Ok, so you will be dealt with by the circuit court. 

The first step is a *civil bill* which will be sent to you by registered post. You have 2 options at this point depending on whether you wish to defend the case or not. If don't wish to defend the case, simply do nothing and they will get a default judgement without a hearing. If you want to defend you will need to enter an appearance within 10 days of receiving the civil bill and then enter a defence within a further 14 days. If you do this the matter will be scheduled for trial in front of a judge in the circuit court. This is open to the public. Note if you loose the costs will increase.
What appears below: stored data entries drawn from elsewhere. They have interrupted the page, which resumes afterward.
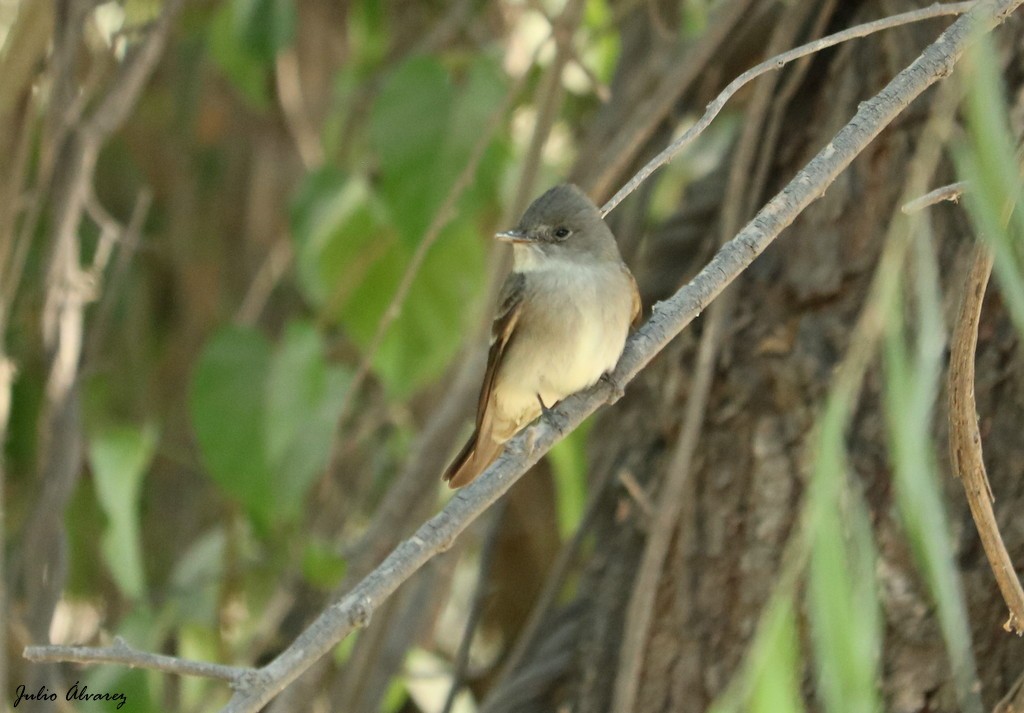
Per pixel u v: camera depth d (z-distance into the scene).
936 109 7.57
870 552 6.46
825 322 8.61
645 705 8.79
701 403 8.69
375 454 14.24
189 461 14.52
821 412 8.20
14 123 9.80
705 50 9.94
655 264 10.87
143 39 11.03
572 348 9.59
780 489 8.47
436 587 11.73
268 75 14.78
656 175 11.27
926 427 6.09
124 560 11.12
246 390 11.41
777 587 6.70
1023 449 7.92
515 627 14.20
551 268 9.66
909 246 7.98
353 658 10.85
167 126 15.29
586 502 10.20
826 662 6.00
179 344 15.08
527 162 10.66
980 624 7.81
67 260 10.44
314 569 11.63
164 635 12.62
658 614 8.90
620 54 12.10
There is really no point defending if you do owe the money. 



> Does the bank ask the judge to place a judgment on the home of the  person who has defaulted due to unemployment etc.


The bank once it has obtained a judgement against you can place a judgement mortgage on any property you own in your own name or jointly in your name. The bank does not need to obtain the consent of the judge or inform you of their intention to place a judgement mortgage on your house. Being unemployed does not enter into it. All the bank does in this situation is they get a solicitor to swear an affidavit and they lodge this with The Property Registration Authority, who register the judgement mortgage against your property. They will inform you in writing if the bank does this.
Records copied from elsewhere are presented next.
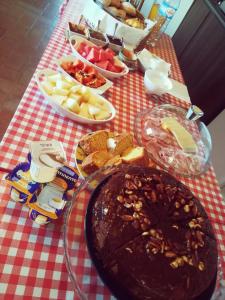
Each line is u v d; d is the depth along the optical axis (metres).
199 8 2.43
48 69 0.99
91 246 0.57
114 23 1.39
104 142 0.83
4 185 0.67
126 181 0.67
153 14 1.80
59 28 1.35
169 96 1.35
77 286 0.54
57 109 0.89
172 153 0.98
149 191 0.66
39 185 0.63
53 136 0.84
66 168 0.66
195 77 2.41
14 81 2.05
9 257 0.57
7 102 1.86
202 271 0.58
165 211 0.64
> Are Judges lenient on borrowers who are paying as much as the possibly  can.


At the circuit court stage the judge is only concerned with do you owe the money. So defending on the basis of being unemployed etc is really a waste of time and money.
After they obtain judgement in the circuit court AIB will most likely take you to the District Court to get an instalment order. A district judge will be more sympathetic to an unemployed debtor making some payments and will deal with you accordingly.

Keep asking questions if you need to know more information.


----------



## ajapale (3 Apr 2010)

Thread moved from* Askaboutlaw *-(For legal issues not covered elsewhere)  to Banking,  borrowing, budgeting and credit cards which is where these issues are discussed on AAM.


----------



## Peter54 (6 Apr 2010)

Thanks a million Bond.  Does the Sheriff only get involved if I default on the installment order?


----------



## bond-007 (6 Apr 2010)

No.

The sheriff is normally involved between getting the judgement and the bank obtaining the instalment order. It is usually the opening gambit after obtaining judgement. I wouldn't worry too much as the sheriff rarely if ever will take anything form a private residence. Unless you have a big sports car that is not on finance or you have a Monet hanging on your wall, I would not worry.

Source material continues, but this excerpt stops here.